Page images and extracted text
○ ○ ○

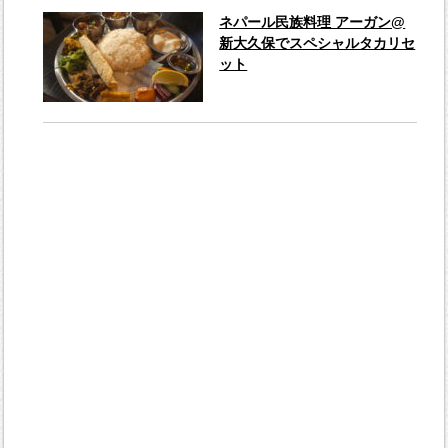
ネパール民族料理 アーガン@
新大久保でスペシャルタカリセ
ット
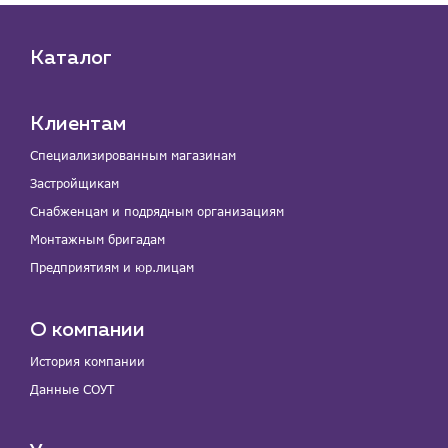
Каталог
Клиентам
Специализированным магазинам
Застройщикам
Снабженцам и подрядным организациям
Монтажным бригадам
Предприятиям и юр.лицам
О компании
История компании
Данные СОУТ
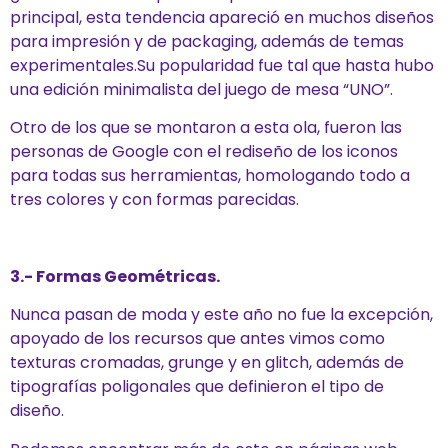
principal, esta tendencia apareció en muchos diseños
para impresión y de packaging, además de temas
experimentales.Su popularidad fue tal que hasta hubo
una edición minimalista del juego de mesa “UNO”.
Otro de los que se montaron a esta ola, fueron las
personas de Google con el rediseño de los iconos
para todas sus herramientas, homologando todo a
tres colores y con formas parecidas.
3.- Formas Geométricas.
Nunca pasan de moda y este año no fue la excepción,
apoyado de los recursos que antes vimos como
texturas cromadas, grunge y en glitch, además de
tipografías poligonales que definieron el tipo de
diseño.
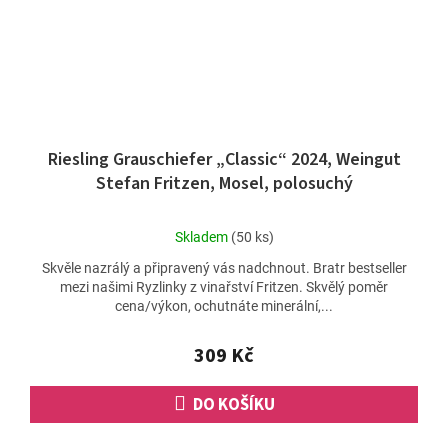
Riesling Grauschiefer „Classic“ 2024, Weingut
Stefan Fritzen, Mosel, polosuchý
Průměrné
Skladem
(50 ks)
hodnocení
Skvěle nazrálý a připravený vás nadchnout. Bratr bestseller
produktu
mezi našimi Ryzlinky z vinařství Fritzen. Skvělý poměr
je
cena/výkon, ochutnáte minerální,...
4,9
z
5
309 Kč
hvězdiček.
DO KOŠÍKU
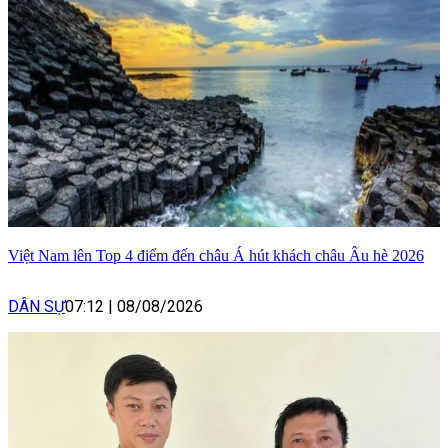
Việt Nam lên Top 4 điểm đến châu Á hút khách châu Âu hè 2026
DÂN SỰ
07:12
|
08/08/2026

○ ○ ○

WHAT THIS TASK INVOLVES:
Reading through the preceding records, tally each line that holds the word "Fritzen" and give the tally by itself.

SOLUTION TO THE PROBLEM:
2